The migration workflow is the recommended approach for production environments, team collaboration, and CI/CD pipelines. Every schema change produces a migration file that gets committed to source control, reviewed in a pull request, and applied in sequence.

edit schema → generate → review migration → migrate → check
  1. Edit your schema — modify or create files in schemas/.
  2. Generate a migration — ctkit diffs local vs. remote and produces a timestamped migration file.
  3. Review the migration — inspect the generated file, commit it, open a PR.
  4. Migrate — apply pending migrations to Contentful.
  5. Check — verify local and remote are in sync.

Say you have an existing blogPost schema and want to add a subtitle field:

schemas/blogPost.ts
import { contentType, fields } from '@ctkit/core';
export const blogPost = contentType('blogPost', {
name: 'Blog Post',
fields: {
title: fields.symbol({
name: 'Title',
required: true,
}),
subtitle: fields.symbol({
name: 'Subtitle',
validations: [{ size: { max: 200 } }],
}),
body: fields.richText({
name: 'Body',
}),
publishedAt: fields.date({
name: 'Published At',
}),
},
});
Terminal window
ctkit generate

ctkit connects to Contentful, compares your local schemas against the remote content model, and writes a migration file:

migrations/20250702T143021_crystal_lion_hammer.js

You can also provide a custom name:

Terminal window
ctkit generate --name add-blogpost-subtitle
migrations/20250702T143021_add-blogpost-subtitle.js

Open the generated file and verify the changes look correct. This is the file you commit and push — your teammates review it as part of the PR, just like any other code change.

Terminal window
git add migrations/20250702T143021_add-blogpost-subtitle.js
git commit -m "Add subtitle field to blogPost"
git push

After the PR is merged (or locally during development):

Terminal window
ctkit migrate

This applies all pending migrations in order. You can also preview first:

Terminal window
ctkit migrate --dry-run
Terminal window
ctkit check
✓ Everything is in sync.

If there’s drift between local schemas and the remote model, check will show you exactly what differs.
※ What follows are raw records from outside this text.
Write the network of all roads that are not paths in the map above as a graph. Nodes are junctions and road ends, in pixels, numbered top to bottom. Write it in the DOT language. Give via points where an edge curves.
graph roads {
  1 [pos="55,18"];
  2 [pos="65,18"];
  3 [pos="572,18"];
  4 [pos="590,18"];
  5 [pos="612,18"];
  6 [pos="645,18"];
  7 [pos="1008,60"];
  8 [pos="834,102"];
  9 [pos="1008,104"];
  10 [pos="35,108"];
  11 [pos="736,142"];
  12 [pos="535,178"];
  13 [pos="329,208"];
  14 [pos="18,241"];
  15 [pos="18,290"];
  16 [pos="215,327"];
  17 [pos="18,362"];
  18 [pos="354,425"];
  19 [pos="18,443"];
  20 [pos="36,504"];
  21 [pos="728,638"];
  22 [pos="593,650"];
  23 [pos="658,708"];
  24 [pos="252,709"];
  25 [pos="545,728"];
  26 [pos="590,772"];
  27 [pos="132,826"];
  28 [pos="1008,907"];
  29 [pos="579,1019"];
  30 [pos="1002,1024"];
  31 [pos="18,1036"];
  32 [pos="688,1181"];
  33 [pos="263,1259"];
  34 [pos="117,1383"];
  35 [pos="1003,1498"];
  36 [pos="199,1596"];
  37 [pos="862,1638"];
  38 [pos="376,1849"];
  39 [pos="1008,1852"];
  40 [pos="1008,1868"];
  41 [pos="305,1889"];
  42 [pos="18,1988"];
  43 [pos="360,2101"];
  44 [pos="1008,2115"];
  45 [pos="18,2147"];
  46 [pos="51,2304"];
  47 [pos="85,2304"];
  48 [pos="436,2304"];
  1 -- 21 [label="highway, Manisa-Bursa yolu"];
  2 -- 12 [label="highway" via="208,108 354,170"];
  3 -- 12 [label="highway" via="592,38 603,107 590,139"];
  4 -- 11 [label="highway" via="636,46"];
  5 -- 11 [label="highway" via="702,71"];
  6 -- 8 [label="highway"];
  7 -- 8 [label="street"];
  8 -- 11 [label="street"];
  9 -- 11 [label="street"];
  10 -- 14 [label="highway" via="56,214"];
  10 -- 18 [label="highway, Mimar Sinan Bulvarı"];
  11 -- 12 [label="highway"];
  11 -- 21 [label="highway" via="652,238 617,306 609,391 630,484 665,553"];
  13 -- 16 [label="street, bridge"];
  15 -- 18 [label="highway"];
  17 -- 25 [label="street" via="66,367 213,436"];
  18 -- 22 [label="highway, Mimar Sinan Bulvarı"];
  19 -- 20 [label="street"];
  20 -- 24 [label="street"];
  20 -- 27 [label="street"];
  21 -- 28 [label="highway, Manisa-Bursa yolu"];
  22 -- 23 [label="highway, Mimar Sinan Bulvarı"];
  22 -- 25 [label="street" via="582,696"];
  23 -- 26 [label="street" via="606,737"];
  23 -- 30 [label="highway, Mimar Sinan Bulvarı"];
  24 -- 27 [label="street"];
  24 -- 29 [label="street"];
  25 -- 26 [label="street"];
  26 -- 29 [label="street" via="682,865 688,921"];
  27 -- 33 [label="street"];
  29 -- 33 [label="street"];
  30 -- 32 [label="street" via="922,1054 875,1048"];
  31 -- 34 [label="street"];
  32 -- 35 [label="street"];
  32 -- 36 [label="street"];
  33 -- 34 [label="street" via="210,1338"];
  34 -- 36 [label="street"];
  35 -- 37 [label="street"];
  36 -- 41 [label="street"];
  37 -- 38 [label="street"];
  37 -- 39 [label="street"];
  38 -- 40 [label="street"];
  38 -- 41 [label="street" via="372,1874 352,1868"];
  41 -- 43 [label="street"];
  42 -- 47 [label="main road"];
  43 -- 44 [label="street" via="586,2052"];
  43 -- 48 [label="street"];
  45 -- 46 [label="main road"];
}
ScenarioMigration workflow?
Production deploymentsYes
Team collaborationYes
CI/CD pipelinesYes
Auditable change history neededYes
Solo prototyping, throwaway environmentsConsider push instead
  • Reviewable — migration files are plain JavaScript. Teammates can review the exact changes in a PR before they hit Contentful.
  • Reproducible — run the same migrations against staging, then production. Every environment gets the same changes in the same order.
  • Trackable — ctkit records which migrations have run, when, and whether they succeeded. See Migration Tracking for details.
  • Rollback-safe — if a migration fails, ctkit records the failure. You can fix the issue and retry with --force.

A typical CI pipeline looks like:

Terminal window
# In your CI script
ctkit migrate # Apply pending migrations
ctkit check # Fail the build if anything is out of sync

If check exits with a non-zero code, your schemas and Contentful have diverged — the build fails and you know something needs attention.